Le 20 juin, le Haut conseil pour le climat (HCC) a rendu public son rapport annuel pour l’année 2023. L’agriculture qui a baissé ses émissions de gaz à effet de serre doit cependant veiller à mieux articuler ses actions avec les politiques alimentaires, sanitaires et climatiques.
« La France a connu, pour la première fois en 2023 (hors crise Covid), un rythme de baisse de ses émissions de gaz à effet de serre dont l'ampleur - si elle se maintient dans les années à venir - est cohérente avec une trajectoire de décarbonation permettant d’atteindre ses objectifs pour 2030 », se réjouit le Haut conseil pour le climat (HCC). Le secteur agricole, qui émet 20 % des émissions de gaz à effet de serre, les a vu baisser de 1,5 Mt éqCO2/an sur la période 2019-2023. Cependant, cette baisse est moins rapide que d’autres secteurs, notent les experts de l’organisme « indépendant ». Autre bon point : « le secteur agricole a respecté son 2e budget carbone », souligne le HCC, ajoutant que son « rythme est en avance, mais proche du rythme annuel indicatif attendu (écart de 0,4 Mt éqCO2 sur 2019-2023) ». Ainsi, l’agriculture qui émettait plus de 80 Mt éqCO2/an en 2017, a aujourd’hui franchi la barre des 75 Mt éqCO2 pour atteindre environ 73 Mt éqCO2. Les raisons principales tiennent à la « réduction subie du cheptel bovin pour des raisons socio-économiques », à « la baisse de l’utilisation des engrais minéraux azotés et d’importations croissantes, génératrices d'émissions dans d'autres pays ». Ce qui donne quitus aux efforts fournis par le secteur agricole. Mais du bout des lèvres, car le HCC ne reconnaît que « quelques avancées limitées » sur, à titre d’exemple, « la formation, les haies ou les diagnostics ».
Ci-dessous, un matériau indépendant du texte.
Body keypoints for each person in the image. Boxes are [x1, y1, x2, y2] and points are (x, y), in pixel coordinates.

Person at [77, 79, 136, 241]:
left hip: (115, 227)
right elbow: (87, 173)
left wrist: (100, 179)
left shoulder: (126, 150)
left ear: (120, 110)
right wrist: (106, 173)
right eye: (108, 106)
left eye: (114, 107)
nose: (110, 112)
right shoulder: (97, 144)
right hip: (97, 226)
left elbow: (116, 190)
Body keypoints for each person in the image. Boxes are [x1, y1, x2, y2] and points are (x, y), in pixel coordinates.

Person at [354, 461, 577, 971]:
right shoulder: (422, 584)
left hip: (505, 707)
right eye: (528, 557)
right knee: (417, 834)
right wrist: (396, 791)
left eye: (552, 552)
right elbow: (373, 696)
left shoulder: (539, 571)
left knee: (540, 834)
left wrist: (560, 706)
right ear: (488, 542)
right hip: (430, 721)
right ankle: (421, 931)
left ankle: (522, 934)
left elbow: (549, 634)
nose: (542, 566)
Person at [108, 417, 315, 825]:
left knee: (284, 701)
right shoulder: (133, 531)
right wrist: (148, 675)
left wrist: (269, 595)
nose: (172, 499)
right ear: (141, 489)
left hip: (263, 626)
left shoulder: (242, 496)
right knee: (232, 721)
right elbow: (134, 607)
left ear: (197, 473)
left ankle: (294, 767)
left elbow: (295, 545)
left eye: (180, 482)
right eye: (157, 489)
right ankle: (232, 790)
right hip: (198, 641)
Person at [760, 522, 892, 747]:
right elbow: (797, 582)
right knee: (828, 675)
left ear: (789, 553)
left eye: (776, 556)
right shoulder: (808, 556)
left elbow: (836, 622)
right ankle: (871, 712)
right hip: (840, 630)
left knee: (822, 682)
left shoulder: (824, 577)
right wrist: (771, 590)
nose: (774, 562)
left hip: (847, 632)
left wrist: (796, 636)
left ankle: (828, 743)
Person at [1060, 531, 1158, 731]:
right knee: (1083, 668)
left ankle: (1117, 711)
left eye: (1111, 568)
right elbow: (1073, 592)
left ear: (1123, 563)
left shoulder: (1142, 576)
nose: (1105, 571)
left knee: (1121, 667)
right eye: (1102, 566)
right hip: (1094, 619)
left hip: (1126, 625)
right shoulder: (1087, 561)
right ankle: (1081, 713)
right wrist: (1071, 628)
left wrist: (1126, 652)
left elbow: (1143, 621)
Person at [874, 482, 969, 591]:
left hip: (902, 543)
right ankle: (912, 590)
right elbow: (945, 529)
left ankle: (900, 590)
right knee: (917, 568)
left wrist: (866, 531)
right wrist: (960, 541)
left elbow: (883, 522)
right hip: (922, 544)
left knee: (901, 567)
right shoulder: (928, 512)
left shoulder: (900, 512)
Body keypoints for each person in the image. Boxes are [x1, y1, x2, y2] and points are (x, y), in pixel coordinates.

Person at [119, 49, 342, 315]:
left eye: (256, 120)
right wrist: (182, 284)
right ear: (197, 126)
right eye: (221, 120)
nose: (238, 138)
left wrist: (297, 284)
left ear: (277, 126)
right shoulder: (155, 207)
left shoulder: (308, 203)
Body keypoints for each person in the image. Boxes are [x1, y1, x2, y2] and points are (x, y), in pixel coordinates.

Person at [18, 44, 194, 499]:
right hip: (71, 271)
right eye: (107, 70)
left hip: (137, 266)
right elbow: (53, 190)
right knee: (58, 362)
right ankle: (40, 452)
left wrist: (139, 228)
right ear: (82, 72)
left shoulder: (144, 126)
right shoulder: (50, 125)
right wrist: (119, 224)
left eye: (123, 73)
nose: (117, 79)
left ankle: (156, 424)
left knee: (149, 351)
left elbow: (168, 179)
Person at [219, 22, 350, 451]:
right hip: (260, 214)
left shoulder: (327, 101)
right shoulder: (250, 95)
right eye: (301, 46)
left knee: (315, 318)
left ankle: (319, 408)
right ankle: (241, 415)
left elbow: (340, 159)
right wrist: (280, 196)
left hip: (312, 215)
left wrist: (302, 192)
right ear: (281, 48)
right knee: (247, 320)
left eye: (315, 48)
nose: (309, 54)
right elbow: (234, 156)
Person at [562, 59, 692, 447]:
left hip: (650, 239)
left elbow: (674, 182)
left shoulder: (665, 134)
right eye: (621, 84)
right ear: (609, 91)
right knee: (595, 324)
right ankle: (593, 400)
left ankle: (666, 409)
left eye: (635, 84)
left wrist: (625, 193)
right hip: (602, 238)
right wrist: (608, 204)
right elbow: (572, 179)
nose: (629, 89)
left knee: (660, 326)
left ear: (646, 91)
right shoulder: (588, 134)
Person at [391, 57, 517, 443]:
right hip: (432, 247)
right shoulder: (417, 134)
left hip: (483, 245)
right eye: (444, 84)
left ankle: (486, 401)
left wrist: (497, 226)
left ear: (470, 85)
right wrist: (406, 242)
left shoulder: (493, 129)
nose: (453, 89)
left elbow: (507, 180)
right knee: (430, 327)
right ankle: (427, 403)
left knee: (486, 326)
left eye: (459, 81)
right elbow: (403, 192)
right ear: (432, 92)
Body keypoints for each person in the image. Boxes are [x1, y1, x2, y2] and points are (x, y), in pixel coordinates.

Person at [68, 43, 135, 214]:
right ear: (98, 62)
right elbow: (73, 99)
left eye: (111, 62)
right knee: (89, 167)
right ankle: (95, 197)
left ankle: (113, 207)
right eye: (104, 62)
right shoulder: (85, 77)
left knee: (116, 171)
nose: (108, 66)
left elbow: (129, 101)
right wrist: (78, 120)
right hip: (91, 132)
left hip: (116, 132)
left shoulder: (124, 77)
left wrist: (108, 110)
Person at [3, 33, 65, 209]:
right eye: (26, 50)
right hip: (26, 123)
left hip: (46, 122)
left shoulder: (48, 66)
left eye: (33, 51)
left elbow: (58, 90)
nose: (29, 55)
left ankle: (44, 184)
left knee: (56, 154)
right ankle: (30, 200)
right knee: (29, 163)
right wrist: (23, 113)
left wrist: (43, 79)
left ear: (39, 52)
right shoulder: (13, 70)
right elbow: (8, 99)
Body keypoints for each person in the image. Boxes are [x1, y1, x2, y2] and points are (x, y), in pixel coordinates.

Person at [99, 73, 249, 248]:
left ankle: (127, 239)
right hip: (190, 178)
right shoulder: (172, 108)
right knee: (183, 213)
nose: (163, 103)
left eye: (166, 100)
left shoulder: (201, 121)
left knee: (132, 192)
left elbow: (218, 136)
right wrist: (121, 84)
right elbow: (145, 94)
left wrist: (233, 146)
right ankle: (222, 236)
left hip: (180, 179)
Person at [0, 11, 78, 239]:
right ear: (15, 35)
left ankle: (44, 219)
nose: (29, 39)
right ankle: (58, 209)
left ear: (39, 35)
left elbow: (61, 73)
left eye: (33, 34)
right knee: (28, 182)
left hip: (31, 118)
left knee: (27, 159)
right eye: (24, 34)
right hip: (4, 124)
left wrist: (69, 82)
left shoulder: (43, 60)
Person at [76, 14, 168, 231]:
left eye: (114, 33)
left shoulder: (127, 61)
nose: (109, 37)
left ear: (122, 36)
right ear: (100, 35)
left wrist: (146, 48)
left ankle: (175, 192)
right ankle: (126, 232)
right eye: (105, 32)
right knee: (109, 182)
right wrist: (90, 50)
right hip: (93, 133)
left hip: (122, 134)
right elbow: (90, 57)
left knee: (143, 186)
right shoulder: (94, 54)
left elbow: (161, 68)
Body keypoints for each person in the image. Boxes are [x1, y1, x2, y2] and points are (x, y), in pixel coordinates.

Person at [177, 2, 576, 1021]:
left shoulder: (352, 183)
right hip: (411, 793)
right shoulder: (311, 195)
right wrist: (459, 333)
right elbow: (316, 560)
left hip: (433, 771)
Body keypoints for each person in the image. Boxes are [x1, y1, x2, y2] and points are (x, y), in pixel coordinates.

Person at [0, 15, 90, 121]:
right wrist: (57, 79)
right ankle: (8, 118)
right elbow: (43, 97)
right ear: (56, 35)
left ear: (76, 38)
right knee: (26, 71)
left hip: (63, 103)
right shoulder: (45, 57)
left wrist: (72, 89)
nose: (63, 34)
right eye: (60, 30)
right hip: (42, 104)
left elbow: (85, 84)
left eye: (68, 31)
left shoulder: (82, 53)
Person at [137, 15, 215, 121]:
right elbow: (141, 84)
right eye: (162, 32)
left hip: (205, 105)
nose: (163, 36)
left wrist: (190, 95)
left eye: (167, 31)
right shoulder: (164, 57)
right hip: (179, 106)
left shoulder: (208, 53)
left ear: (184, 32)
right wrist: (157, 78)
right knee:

Soutien à l’élevage herbager
Le HCC souhaiterait que les agriculteurs fournissement encore plus d’efforts. « Solliciter davantage l’agriculture, qui n’est que peu mise à contribution dans l’atteinte des objectifs 2030, permettrait de faciliter le bouclage des émissions d’ici à 2030 et l’atteinte de la neutralité carbone en 2050 », écrit ainsi le rapport. L’organisme demande que la prochaine loi agricole définisse « une vision des modèles et pratiques agricoles souhaitables, afin de donner une visibilité de long terme et des orientations claires à tous les acteurs du système alimentaire ». Autrement dit, aller plus loin dans la réduction des cheptels, car « la part carnée de l’alimentation et les émissions de gaz à effet de serre de l'agriculture constituent des facteurs déterminants de l’empreinte carbone, dans le cadre de verrous plus larges associés au système alimentaire », peut-on lire encore dans le rapport. D’une manière assez paradoxale, deux des neuf propositions du HCC pour l’agriculture soulignent la nécessité « d’orienter prioritairement le soutien à l’élevage vers les systèmes herbagers, de polyculture élevage et agroécologiques qui sont bénéfiques pour le stockage de carbone » et « d’évaluer, qualitativement et quantitativement, l’impact du plan de reconquête de la souveraineté de l’élevage ».
Renforcer les lois Égalim
Ce qui inquiète le plus les experts du HCC, sont « les politiques publiques des 12 derniers mois et les réponses de sortie de crise agricole ». Autrement dit, ces derniers pestent contre le lobbying des agriculteurs pour simplement vivre dignement de leurs revenus. Pour ces scientifiques, ces victoires syndicales marqueraient « un recul de l’action publique climatique ». « Elles contribuent, dans l’ensemble, à verrouiller la production agricole dans des modèles intensifs en émissions, plutôt qu’à protéger les agriculteurs des effets négatifs du changement climatique et à les accompagner vers des modèles et pratiques bas carbone », se désole le rapport. Mais dans le même temps, les experts sont conscients qu’il va être compliqué pour les agriculteurs de poursuivre leur adaptation sans financement. C’est pourquoi le HCC demande de « renforcer les lois Égalim et leur mise en œuvre effective pour rééquilibrer le rapport de force entre les producteurs agricoles et les autres acteurs des filières alimentaires, et ainsi revaloriser leur revenu », mais aussi de réorienter les financements du Plan stratégique national « pour augmenter les budgets dédiés aux mesures les plus favorables au climat » et ainsi « renforcer les exigences des standards de conditionnalité et des interventions ». En résumé, le HCC demande à maintenir l’effort et à ne pas baisser la garde.